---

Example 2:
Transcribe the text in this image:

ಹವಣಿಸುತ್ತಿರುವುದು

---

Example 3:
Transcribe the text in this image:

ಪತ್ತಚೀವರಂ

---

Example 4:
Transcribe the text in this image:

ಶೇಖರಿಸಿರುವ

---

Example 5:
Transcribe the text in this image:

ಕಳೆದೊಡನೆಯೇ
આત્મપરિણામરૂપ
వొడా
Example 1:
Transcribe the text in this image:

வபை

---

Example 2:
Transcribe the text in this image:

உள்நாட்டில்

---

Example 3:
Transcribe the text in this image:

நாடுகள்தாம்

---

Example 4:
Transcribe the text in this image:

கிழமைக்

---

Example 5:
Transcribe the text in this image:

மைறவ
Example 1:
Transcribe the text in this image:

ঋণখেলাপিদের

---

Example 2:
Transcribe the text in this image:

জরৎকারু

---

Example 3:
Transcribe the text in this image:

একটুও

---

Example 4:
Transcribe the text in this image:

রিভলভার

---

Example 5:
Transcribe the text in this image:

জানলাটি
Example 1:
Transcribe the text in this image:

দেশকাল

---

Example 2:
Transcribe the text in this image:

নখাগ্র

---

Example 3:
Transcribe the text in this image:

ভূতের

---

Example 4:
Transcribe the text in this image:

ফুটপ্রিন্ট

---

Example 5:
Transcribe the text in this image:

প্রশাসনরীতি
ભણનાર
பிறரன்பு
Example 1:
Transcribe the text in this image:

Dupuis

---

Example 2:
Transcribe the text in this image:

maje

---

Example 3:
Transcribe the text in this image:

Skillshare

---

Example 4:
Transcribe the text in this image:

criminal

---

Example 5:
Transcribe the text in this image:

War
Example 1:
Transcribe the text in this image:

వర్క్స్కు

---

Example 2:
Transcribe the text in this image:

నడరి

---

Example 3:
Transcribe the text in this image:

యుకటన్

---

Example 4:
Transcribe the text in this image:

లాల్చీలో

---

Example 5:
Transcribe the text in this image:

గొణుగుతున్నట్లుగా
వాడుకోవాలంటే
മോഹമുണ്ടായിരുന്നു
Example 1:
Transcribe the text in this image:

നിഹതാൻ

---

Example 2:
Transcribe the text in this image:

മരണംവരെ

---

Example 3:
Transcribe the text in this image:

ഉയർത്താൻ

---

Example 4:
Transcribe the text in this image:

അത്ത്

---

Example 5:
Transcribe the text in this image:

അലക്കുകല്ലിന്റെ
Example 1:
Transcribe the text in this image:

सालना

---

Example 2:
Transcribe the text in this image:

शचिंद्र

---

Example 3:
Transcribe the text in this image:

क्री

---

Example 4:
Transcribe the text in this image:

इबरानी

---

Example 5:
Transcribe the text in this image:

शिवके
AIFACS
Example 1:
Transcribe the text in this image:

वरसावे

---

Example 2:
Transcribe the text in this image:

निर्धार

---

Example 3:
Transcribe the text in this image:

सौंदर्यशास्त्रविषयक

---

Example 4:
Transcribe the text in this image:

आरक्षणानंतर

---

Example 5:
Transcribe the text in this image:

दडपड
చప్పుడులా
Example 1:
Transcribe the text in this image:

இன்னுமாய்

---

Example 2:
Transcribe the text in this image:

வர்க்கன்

### [Assigned task]
Every line above needs to be repeated exactly as shown.

### [Task result]
---

Example 2:
Transcribe the text in this image:

ಹವಣಿಸುತ್ತಿರುವುದು

---

Example 3:
Transcribe the text in this image:

ಪತ್ತಚೀವರಂ

---

Example 4:
Transcribe the text in this image:

ಶೇಖರಿಸಿರುವ

---

Example 5:
Transcribe the text in this image:

ಕಳೆದೊಡನೆಯೇ
આત્મપરિણામરૂપ
వొడా
Example 1:
Transcribe the text in this image:

வபை

---

Example 2:
Transcribe the text in this image:

உள்நாட்டில்

---

Example 3:
Transcribe the text in this image:

நாடுகள்தாம்

---

Example 4:
Transcribe the text in this image:

கிழமைக்

---

Example 5:
Transcribe the text in this image:

மைறவ
Example 1:
Transcribe the text in this image:

ঋণখেলাপিদের

---

Example 2:
Transcribe the text in this image:

জরৎকারু

---

Example 3:
Transcribe the text in this image:

একটুও

---

Example 4:
Transcribe the text in this image:

রিভলভার

---

Example 5:
Transcribe the text in this image:

জানলাটি
Example 1:
Transcribe the text in this image:

দেশকাল

---

Example 2:
Transcribe the text in this image:

নখাগ্র

---

Example 3:
Transcribe the text in this image:

ভূতের

---

Example 4:
Transcribe the text in this image:

ফুটপ্রিন্ট

---

Example 5:
Transcribe the text in this image:

প্রশাসনরীতি
ભણનાર
பிறரன்பு
Example 1:
Transcribe the text in this image:

Dupuis

---

Example 2:
Transcribe the text in this image:

maje

---

Example 3:
Transcribe the text in this image:

Skillshare

---

Example 4:
Transcribe the text in this image:

criminal

---

Example 5:
Transcribe the text in this image:

War
Example 1:
Transcribe the text in this image:

వర్క్స్కు

---

Example 2:
Transcribe the text in this image:

నడరి

---

Example 3:
Transcribe the text in this image:

యుకటన్

---

Example 4:
Transcribe the text in this image:

లాల్చీలో

---

Example 5:
Transcribe the text in this image:

గొణుగుతున్నట్లుగా
వాడుకోవాలంటే
മോഹമുണ്ടായിരുന്നു
Example 1:
Transcribe the text in this image:

നിഹതാൻ

---

Example 2:
Transcribe the text in this image:

മരണംവരെ

---

Example 3:
Transcribe the text in this image:

ഉയർത്താൻ

---

Example 4:
Transcribe the text in this image:

അത്ത്

---

Example 5:
Transcribe the text in this image:

അലക്കുകല്ലിന്റെ
Example 1:
Transcribe the text in this image:

सालना

---

Example 2:
Transcribe the text in this image:

शचिंद्र

---

Example 3:
Transcribe the text in this image:

क्री

---

Example 4:
Transcribe the text in this image:

इबरानी

---

Example 5:
Transcribe the text in this image:

शिवके
AIFACS
Example 1:
Transcribe the text in this image:

वरसावे

---

Example 2:
Transcribe the text in this image:

निर्धार

---

Example 3:
Transcribe the text in this image:

सौंदर्यशास्त्रविषयक

---

Example 4:
Transcribe the text in this image:

आरक्षणानंतर

---

Example 5:
Transcribe the text in this image:

दडपड
చప్పుడులా
Example 1:
Transcribe the text in this image:

இன்னுமாய்

---

Example 2:
Transcribe the text in this image:

வர்க்கன்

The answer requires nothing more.